Records from a dataset

▽

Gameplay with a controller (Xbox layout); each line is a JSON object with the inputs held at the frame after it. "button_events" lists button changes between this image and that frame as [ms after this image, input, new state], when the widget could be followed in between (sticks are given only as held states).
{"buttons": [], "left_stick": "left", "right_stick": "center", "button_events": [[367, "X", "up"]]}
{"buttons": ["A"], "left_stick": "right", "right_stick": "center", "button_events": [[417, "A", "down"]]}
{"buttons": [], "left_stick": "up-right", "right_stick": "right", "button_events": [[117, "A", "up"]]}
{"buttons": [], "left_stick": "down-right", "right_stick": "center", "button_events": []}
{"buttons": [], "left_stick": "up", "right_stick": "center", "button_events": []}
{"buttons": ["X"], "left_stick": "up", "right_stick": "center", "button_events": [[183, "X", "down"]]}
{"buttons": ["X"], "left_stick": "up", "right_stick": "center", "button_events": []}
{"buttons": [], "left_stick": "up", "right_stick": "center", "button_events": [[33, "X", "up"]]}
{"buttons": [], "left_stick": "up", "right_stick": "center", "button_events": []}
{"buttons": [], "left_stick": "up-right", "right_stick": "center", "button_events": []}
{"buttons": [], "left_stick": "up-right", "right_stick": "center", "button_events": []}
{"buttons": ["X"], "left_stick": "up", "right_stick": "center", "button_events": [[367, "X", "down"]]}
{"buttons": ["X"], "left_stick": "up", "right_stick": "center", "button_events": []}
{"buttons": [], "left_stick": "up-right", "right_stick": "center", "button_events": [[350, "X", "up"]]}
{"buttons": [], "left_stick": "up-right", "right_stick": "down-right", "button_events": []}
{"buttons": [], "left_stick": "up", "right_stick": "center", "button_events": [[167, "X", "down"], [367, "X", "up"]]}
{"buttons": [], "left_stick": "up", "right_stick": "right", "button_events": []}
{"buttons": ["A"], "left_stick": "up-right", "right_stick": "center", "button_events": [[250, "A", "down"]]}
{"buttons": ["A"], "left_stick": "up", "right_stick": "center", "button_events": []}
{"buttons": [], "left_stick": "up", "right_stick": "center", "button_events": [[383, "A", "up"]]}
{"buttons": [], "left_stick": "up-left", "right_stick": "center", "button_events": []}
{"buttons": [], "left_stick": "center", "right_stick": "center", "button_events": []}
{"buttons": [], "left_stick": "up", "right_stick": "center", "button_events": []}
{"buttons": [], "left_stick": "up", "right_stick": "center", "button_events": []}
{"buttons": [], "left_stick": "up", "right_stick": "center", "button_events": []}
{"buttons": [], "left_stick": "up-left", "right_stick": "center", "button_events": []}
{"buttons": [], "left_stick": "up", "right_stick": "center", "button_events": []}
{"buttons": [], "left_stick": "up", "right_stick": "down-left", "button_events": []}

△

WORK TASK
Only lines that hold the string "down" belong in the answer, so copy every one of them from the records.

SOLUTION FOR THIS PROBLEM
{"buttons": ["A"], "left_stick": "right", "right_stick": "center", "button_events": [[417, "A", "down"]]}
{"buttons": [], "left_stick": "down-right", "right_stick": "center", "button_events": []}
{"buttons": ["X"], "left_stick": "up", "right_stick": "center", "button_events": [[183, "X", "down"]]}
{"buttons": ["X"], "left_stick": "up", "right_stick": "center", "button_events": [[367, "X", "down"]]}
{"buttons": [], "left_stick": "up-right", "right_stick": "down-right", "button_events": []}
{"buttons": [], "left_stick": "up", "right_stick": "center", "button_events": [[167, "X", "down"], [367, "X", "up"]]}
{"buttons": ["A"], "left_stick": "up-right", "right_stick": "center", "button_events": [[250, "A", "down"]]}
{"buttons": [], "left_stick": "up", "right_stick": "down-left", "button_events": []}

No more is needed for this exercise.